Fannie’s CAS program has never been economic, but it’s now a charade. The company seems to have set an average initial pool cost it will accept (although the cost of individual CAS issues can vary considerably), and it keeps as much of a mortgage pool’s credit risk as it has to in order to sell CAS at that price, with the percentage of transferred credit losses being the variable. There is not even a pretense of these issues being effective or efficient.   

This, of course, is not Fannie’s fault; it is another stupefying consequence of the company’s conservatorship under FHFA. The former director of FHFA, Mark Calabria, has admitted that CAS are a “looting” of Fannie, yet knowing this, the current director, Sandra Thompson, continues to use both carrots (capital credits) and sticks (CRT issuance goals that reduce executive compensation if not met) to encourage CAS and STACR issuance, even as the costs of these deals soar and their benefits dwindle, making the looting even greater.

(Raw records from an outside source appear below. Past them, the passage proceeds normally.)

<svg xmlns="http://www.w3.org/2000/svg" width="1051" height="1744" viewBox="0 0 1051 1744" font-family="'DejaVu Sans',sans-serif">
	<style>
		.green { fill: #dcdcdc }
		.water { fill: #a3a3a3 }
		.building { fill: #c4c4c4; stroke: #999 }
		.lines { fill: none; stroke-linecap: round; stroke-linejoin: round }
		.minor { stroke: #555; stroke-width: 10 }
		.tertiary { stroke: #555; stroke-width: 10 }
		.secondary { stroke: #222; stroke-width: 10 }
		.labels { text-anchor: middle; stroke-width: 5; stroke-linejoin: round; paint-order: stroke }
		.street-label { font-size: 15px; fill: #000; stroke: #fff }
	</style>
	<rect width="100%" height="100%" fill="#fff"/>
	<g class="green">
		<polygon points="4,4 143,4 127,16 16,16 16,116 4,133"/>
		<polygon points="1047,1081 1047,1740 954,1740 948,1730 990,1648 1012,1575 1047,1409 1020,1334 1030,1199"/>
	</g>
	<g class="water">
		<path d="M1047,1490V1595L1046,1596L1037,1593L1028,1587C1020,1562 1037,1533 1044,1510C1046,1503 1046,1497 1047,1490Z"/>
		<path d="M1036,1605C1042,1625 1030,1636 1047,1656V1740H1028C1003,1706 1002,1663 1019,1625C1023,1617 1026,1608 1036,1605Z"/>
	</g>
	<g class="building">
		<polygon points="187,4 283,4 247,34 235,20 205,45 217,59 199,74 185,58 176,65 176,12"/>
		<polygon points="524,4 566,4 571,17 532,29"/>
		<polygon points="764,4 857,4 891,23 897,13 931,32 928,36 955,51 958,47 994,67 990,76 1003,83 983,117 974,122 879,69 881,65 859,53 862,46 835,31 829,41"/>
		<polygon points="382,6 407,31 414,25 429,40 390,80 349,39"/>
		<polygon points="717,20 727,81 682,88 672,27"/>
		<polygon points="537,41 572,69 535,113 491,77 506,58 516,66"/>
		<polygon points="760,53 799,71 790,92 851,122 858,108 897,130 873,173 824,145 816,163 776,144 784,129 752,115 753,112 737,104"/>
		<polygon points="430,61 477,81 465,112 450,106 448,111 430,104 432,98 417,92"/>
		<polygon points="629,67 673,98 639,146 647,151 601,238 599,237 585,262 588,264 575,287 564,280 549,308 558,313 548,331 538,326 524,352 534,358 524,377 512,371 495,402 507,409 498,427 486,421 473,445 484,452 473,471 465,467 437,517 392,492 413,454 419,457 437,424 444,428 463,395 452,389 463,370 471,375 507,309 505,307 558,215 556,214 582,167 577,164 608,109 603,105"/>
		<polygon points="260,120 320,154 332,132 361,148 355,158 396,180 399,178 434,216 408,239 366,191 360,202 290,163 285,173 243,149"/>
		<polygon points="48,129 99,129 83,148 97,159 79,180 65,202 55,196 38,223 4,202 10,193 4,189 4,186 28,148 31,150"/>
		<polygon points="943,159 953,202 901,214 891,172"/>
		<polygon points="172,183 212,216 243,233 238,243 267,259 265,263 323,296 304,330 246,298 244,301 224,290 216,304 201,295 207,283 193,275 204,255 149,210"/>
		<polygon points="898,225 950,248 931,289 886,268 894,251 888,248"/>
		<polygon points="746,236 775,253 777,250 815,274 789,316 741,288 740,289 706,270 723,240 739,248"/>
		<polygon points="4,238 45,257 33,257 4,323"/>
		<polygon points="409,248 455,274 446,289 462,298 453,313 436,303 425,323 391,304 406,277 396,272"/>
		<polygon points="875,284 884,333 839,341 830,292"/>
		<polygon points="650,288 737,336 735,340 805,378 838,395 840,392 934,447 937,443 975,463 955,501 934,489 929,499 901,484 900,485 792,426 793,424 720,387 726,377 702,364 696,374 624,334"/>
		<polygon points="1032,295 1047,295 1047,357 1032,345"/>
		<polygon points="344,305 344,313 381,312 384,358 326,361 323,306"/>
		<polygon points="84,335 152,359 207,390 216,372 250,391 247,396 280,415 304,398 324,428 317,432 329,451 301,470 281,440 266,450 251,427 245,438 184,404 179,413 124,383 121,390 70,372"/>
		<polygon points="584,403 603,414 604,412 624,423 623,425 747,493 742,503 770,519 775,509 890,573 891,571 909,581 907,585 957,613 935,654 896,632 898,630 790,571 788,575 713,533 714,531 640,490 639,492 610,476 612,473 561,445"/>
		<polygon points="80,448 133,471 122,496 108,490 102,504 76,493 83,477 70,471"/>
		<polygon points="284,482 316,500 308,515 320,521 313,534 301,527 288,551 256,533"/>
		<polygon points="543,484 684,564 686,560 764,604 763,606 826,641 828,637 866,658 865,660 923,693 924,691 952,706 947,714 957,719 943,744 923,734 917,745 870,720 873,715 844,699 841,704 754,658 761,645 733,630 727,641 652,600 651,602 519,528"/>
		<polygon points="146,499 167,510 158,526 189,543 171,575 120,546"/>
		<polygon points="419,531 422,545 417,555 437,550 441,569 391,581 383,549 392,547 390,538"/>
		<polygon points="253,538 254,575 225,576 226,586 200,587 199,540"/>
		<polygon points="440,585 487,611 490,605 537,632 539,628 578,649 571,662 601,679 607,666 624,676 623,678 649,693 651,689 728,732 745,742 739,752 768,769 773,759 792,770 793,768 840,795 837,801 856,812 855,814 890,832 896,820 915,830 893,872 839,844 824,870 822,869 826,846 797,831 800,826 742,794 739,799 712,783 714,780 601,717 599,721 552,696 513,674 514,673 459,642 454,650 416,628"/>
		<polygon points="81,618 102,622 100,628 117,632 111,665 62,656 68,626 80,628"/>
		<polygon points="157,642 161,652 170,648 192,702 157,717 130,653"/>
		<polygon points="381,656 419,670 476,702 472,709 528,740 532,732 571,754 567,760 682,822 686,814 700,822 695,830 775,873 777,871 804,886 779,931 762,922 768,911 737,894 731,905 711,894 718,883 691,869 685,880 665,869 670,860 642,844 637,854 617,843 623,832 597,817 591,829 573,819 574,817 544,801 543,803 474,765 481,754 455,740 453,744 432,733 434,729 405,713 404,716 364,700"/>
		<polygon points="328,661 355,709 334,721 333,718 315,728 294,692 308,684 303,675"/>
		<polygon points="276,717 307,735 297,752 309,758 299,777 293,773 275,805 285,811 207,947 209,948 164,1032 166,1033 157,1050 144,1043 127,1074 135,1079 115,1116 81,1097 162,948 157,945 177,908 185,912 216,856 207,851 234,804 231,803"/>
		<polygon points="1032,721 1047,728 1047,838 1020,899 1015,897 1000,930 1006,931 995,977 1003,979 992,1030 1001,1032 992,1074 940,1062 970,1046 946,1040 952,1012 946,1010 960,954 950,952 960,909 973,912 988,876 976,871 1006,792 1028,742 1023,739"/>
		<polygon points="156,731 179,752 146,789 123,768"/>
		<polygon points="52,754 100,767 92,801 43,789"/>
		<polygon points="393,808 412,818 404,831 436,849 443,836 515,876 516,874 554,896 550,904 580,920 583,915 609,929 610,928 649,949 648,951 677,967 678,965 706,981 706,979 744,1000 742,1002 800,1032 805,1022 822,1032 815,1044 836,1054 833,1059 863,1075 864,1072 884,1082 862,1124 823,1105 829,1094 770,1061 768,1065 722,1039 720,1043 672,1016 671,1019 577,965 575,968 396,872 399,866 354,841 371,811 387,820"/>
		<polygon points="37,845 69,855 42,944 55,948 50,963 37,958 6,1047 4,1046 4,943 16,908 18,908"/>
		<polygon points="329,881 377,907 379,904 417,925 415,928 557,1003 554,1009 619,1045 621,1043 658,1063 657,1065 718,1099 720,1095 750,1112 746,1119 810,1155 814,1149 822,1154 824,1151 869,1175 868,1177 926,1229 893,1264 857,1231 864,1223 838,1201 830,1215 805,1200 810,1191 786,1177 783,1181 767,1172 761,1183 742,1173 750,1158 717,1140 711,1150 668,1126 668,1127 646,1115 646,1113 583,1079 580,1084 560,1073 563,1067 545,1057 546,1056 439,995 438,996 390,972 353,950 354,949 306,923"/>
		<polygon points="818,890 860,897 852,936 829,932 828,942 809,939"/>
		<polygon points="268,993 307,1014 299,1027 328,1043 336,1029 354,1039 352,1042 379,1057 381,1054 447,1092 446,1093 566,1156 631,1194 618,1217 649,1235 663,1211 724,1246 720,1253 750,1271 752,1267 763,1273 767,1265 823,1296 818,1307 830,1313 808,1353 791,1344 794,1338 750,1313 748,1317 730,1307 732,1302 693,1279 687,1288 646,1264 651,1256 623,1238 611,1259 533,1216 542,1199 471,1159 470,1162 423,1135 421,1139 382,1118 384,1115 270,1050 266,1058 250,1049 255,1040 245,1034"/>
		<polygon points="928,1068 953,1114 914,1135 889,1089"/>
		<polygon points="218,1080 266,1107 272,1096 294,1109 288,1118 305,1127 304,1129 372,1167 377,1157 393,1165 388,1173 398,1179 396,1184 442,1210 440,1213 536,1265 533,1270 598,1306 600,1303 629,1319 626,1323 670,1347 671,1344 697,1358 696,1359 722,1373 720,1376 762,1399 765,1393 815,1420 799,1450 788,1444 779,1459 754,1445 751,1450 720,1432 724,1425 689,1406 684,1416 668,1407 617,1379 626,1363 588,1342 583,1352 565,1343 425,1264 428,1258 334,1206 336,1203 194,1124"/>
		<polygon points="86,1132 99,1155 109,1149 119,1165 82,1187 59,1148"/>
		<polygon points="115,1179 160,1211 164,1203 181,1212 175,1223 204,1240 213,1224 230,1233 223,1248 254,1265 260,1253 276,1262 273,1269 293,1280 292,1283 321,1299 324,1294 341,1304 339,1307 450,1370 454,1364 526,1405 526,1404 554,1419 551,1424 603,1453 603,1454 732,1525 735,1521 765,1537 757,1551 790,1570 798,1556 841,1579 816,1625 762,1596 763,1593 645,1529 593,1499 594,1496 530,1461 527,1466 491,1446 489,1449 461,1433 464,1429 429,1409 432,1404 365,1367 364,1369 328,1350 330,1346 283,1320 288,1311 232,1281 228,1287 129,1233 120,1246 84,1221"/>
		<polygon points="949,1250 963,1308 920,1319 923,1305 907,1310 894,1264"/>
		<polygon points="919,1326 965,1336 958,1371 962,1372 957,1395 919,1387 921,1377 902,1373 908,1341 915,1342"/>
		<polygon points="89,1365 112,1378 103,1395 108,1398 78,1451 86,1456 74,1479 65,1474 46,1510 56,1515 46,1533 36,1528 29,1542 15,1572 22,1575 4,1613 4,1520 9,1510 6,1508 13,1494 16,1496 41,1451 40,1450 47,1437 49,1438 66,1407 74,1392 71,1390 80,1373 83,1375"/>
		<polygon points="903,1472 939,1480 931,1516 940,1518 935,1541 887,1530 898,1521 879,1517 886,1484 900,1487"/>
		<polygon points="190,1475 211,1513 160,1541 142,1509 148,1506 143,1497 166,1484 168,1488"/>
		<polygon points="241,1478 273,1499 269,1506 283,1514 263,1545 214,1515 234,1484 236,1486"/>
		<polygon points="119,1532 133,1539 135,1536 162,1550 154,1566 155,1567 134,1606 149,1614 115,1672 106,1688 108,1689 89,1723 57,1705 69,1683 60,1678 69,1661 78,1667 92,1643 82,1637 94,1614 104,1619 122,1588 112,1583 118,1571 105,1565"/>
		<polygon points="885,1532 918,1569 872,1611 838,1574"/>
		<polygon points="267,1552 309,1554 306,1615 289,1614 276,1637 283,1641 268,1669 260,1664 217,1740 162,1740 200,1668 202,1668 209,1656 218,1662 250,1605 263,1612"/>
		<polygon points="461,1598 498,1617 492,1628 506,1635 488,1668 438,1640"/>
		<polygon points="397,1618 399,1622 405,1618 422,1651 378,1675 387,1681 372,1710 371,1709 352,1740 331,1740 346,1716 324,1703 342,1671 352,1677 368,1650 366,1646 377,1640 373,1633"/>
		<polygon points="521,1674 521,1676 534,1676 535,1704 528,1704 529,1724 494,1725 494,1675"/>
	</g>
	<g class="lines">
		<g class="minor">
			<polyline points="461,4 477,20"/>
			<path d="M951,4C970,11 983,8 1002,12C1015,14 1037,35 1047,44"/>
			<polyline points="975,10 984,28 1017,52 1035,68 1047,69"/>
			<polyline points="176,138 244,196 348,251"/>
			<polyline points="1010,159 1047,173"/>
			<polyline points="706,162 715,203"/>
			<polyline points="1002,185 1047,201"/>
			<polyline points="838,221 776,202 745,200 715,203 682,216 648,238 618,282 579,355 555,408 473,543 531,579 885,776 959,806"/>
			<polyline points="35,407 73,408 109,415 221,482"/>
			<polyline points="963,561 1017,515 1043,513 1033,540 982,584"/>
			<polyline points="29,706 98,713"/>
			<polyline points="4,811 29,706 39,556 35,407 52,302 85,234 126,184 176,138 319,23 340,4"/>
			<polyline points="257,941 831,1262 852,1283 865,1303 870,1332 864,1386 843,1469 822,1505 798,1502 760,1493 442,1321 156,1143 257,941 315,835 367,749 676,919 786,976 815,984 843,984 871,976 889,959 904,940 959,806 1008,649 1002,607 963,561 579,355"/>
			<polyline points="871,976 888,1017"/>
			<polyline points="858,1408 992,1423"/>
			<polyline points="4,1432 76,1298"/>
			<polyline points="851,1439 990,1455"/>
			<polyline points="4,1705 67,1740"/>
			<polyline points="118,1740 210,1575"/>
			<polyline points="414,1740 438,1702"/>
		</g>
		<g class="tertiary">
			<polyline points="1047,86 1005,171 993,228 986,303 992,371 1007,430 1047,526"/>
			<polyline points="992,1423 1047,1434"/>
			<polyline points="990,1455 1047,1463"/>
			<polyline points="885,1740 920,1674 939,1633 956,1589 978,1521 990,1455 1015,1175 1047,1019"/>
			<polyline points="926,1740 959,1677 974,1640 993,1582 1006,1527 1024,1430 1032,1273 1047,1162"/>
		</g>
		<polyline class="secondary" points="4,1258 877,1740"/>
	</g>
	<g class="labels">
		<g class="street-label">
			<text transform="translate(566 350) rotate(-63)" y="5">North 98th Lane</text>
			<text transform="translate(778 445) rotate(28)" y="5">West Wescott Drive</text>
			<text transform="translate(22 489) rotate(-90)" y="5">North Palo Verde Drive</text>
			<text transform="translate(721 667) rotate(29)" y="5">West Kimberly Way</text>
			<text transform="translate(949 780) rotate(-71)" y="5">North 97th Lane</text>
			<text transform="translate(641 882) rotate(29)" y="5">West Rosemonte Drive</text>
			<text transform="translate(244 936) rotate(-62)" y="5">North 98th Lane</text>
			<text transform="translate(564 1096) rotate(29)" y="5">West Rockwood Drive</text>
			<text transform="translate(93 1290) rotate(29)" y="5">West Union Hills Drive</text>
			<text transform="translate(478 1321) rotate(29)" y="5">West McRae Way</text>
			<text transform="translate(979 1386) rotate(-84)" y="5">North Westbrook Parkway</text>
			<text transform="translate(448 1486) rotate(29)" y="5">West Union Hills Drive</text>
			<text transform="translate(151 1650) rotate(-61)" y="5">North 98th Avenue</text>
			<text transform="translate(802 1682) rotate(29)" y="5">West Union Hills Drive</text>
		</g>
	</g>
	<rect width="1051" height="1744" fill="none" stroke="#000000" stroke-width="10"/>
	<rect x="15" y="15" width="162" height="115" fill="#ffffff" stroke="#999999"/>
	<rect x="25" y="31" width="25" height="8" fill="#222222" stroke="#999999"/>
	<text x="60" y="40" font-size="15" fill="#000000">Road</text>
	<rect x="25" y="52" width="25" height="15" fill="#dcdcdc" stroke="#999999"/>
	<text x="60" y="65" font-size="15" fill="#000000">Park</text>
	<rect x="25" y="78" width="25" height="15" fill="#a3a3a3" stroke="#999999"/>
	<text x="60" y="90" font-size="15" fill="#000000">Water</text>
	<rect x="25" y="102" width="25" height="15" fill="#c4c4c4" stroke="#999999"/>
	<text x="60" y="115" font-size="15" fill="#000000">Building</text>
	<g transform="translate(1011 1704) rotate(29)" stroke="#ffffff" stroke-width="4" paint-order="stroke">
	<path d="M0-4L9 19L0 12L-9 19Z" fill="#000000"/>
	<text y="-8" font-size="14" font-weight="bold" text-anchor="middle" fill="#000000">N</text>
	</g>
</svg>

The only explanation for FHFA’s passivity in the face of the CAS charade is the same as for its passivity in addressing the inconsistency between the results of its recent Dodd-Frank stress tests and its regulatory requirement that Fannie and Freddie hold 3.0 percent capital before they can be released from conservatorship: the current FHFA leadership will not make any significant change to the status quo for the companies—no matter how obvious, urgent or desirable—unless or until it is directed to do so by some other institution or individual, whether Congress, Treasury, or a very senior economic or policy official in the administration. In the meantime, the losses from their CAS and STACR programs will slow the growth of Fannie and Freddie’s retained earnings, while the reduced capital credit given to their much less efficient new CRT issues will be a headwind against filling their capital gaps, by causing their risk-weighted assets to rise at a faster rate than their total assets.